The Brosphere isn’t so much an ideological media faction so much as an unconscious collective “mansplaining” to feminists by some male media commentators who otherwise posit themselves as progressive allies. Brosphere behaviour is recognizable in the alacrity of men who know the lingo of the feminist struggle appointing themselves judges of what does and doesn’t constitute sexism and feminism. It’s an indication that even some progressive men are not immune from a fear of the other when the other suddenly presents with explicit feminist politics and a Twitter following.
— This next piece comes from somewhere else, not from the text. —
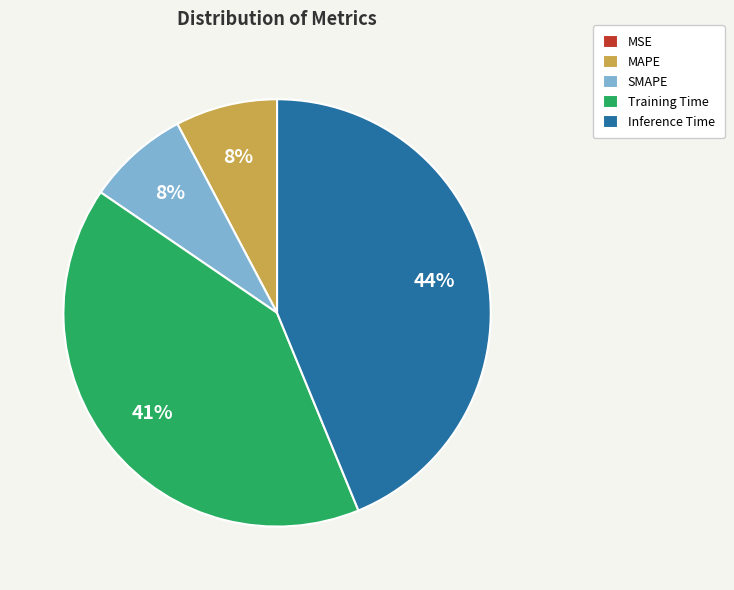

Do SMAPE and Inference Time together represent more than half of the pie?

Yes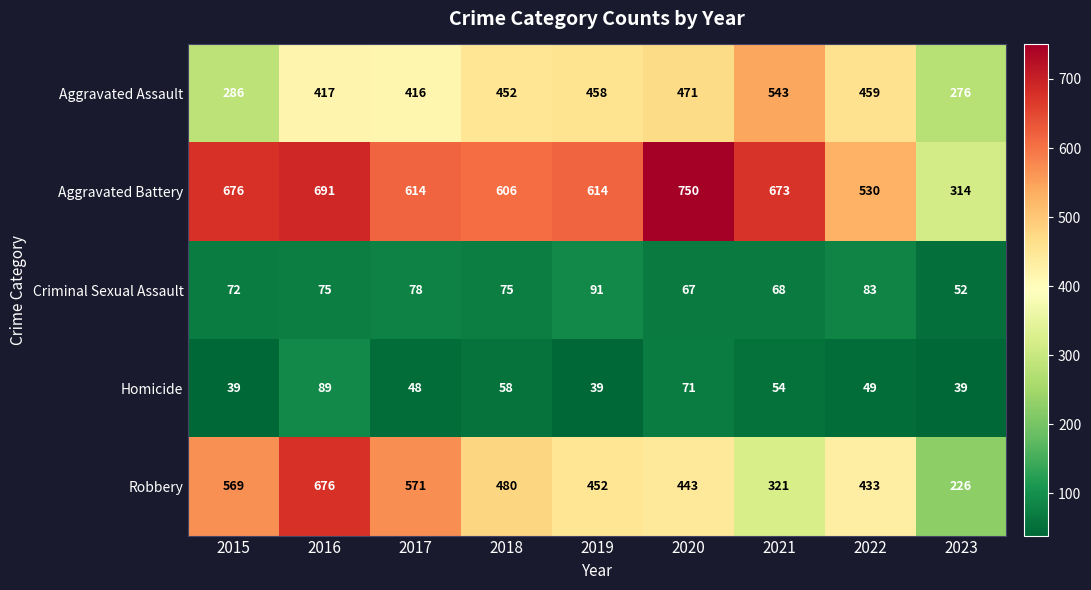

At how many categories does at least one series exceed 150?

9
Whether it’s deliberate or non-self-aware, Brospherism is passive-aggressive sexism that foments social awkwardness and inflicts personal damage, because it masquerades as the instruction of colleagues whilst relying upon same old, same old sexist traditions of dismissing women’s agency and enforcing gendered standards of behaviour. You know you’re up against the Brosphere when you encounter subtly gendered language to dismiss the (unheard) sound of written women’s voices as “yelling”, “shrieking” or “shouting about nothing”. Call out this or any other kind of discursive marginalization in an online forum and you risk invoking the wrath of Brospherus Maximus, a pack-attack of mutually reinforced conclusions that the feminist doesn’t know what sexism is, that she is “over-reacting”, “over-sensitive”, “crazy”. The gender-doom of denunciation as “hysterical” is only ever one connotation away, the words “calm down” or “settle” apparently inevitable, while substantive content of whatever comment made by a woman displeased the original Bro is ignored in favour of a defensive schooling in how feminists who criticize sexist behaviour just can’t, um, engage criticism.
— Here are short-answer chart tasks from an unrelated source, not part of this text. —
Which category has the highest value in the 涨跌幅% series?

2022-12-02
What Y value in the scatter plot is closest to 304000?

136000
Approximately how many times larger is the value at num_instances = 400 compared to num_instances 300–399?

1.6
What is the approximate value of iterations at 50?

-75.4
We know to call this behaviour “gaslighting” because enough adult women have experienced it in their personal relationships for its identification as an established social habit, rather than an individual psychopathology. For women thus confronted by gaslighting in social media, however, the experience can be personally destabilizing because the attacks are coming not from an obese man in a golf-buggy who “hates feminazis” in his Twitter bio, but from an urban coterie credentialed within progressive causes. Yet the Brosphere behave this way for all the same reasons that trolls do: for the first time in their lives, because there are so many women around, they fear that they’re being left out of the conversation.
Here’s what to do when they strike:
- Remain calm. You are a lot stranger to them than they are to you. It’s frightening! Show the pity you would to a yapping puppy – they are effectively the same thing.
- Congratulate yourself. If the best another commentator can manage in critique of your opinions is to affirm the stereotype that “women are crazy”, you have already proved why you are more intellectually rigorous in your opinions than they are. This vindicates everything for which the early feminists fought and suffered.
- Invoke Martyred Julia. Remember when she gave her misogyny speech, that we all knew was completely right and then a bunch of guys dismissed it as her playing “the gender card”? Don’t let her memory be in vain: you are as right as you knew she was.
- Treat with ignore. As my flatmate Rosie used to say, if you want to control someone, take away what they value the most. Their greatest fear is of losing attention, so just laugh and stop listening.
- Face reality. A male commentator who tells you any variation on the theme that “you’d win a lot more people to your feminism is you weren’t so angry” can never be “won” to feminism; he’s trying to control your behaviour as insipidly as if he’d told you to grow your hair long if you want to find a boyfriend. It’s not your problem that he finds you threatening: it’s his.
- Stay true. When you’re told that you “catch more flies with honey than you do with vinegar”, respond that you get more social change from throwing petrol bombs than holding hands. Form opinion, get keyboard – and write with your hands burning.